I need a new immersion blender and I knew that. The on/off switch has gotten rather temperamental as of late and it can be really difficult to switch on. (I am sure you know where this is going.) Given the appearance of all the fresh faced veggies in the market, I decided to make a simple pea and spinach soup for dinner last evening. The unusually balmy days of late have given way to the normal springtime chill and thought that the sight of the bright green soup would warm the chill of the night while also cheering the cockles of the soul. All was going well until I pulled out the immersion blender. I considered pulling out the countertop blender but obviously did not consider that thought long enough as I reached for my beloved, although aging, immersion blender – one of the most used and handiest tools in my kitchen. After wrestling with the on/off switch for a bit, it wouldn’t turn on. Frustrated, I jammed the switch into the up position and yup, on it went with the blender part only partially immersed in my beautiful bright green soup. Result – that beautiful pea soup brightened things up all right – including my counter, walls, stove and most importantly, my pretty purple spring sweater. But fear not – thankfully all was not lost. After a few choice Italian expletives, I poured myself a much needed glass of vino, cleaned up the kitchen, held a rather ceremonial tossing of the immersion blender into the recycle bin, and resumed my cooking. Thankfully, my soup turned out as intended with that beautiful taste of spring shining through. And I must say – I looked rather trendy with my purple sweater and its new green polka dot pattern. Enjoy and happy spring!

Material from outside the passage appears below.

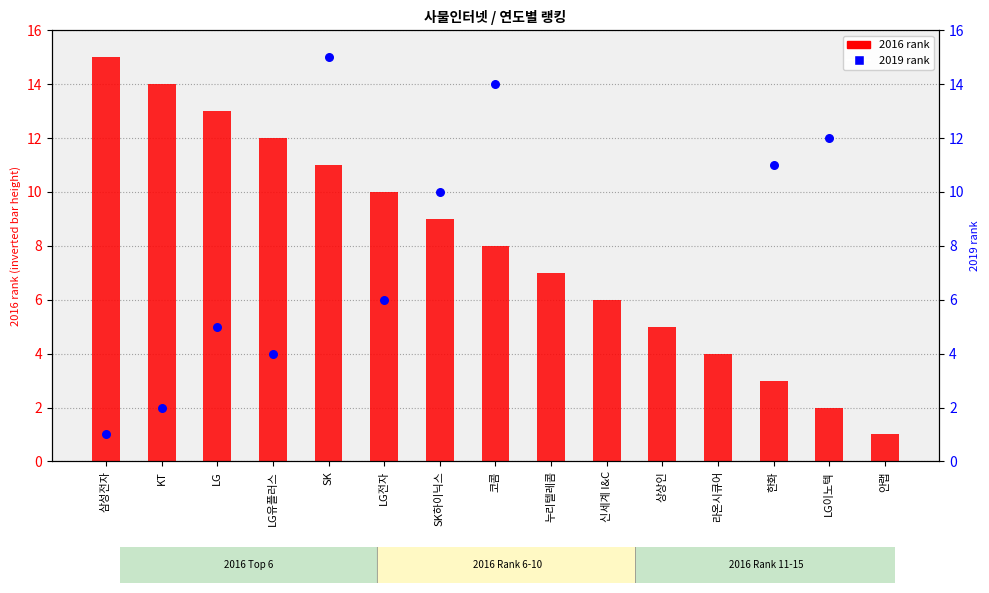

What is the change in value from 상상인 to LG이노텍?

-3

Spring Pea and Spinach Soup with Pancetta Crumbles
2 tablespoon extra-virgin olive oil
2 large leeks (white part plus a bit of the pale green), quartered and chopped (about 2 cups)
2 cloves garlic, minced
About 10 ounces of baby spinach, washed and dried
4 cups of fresh or frozen baby peas (or 2 10-oz bags)

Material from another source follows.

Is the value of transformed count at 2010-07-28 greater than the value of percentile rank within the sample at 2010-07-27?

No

4 cups of chicken or vegetable stock
2 teaspoons freshly squeezed lemon juice
1 1/2 teaspoons sea salt (or to taste)
1/2 teaspoon freshly ground black pepper (or to taste)
1/3 pound pancetta, diced (optional)
Creme fraiche or sour cream or heavy cream (optional) – I used low-fat sour cream
Equipment: 1 medium saucepan or stockpot, 1 small fry pan, blender/immersion blender or food processor
1. Heat the olive oil in a large saucepan over medium heat. Add the leeks and garlic and sauté until the leeks are translucent and soft – about 5 minutes.
2. Stir in the spinach and sauté until wilted. Add in the baby peas and sauté until softened. Stir in the chicken stock and bring to a simmer. Allow to simmer until peas are tender – about 10 minutes.
3. Allow soup to cool slightly. Working in batches if necessary, puree the soup using a counter blender or immersion blender.
4. Return puree to the pot and add in the lemon juice, salt and pepper. Bring back to a slow simmer. If too thick, add in a bit of water or stock. Adjust seasonings if necessary.
5. If using, make the pancetta crumbles: Heat a small saucepan over medium low heat. Add the diced pancetta and allow to cook over low heat to render the fat (melt away). After the fat has been rendered, turn up the heat a bit and fry the pancetta bits until crispy. Drain on a paper towel and reserve.
6. To serve the soup, ladle into warmed bowls. Top with a dollop or drizzle of cream frache, heavy or sour cream, if using. Top with a few of the pancetta crumbles. Serve! Buon appetito!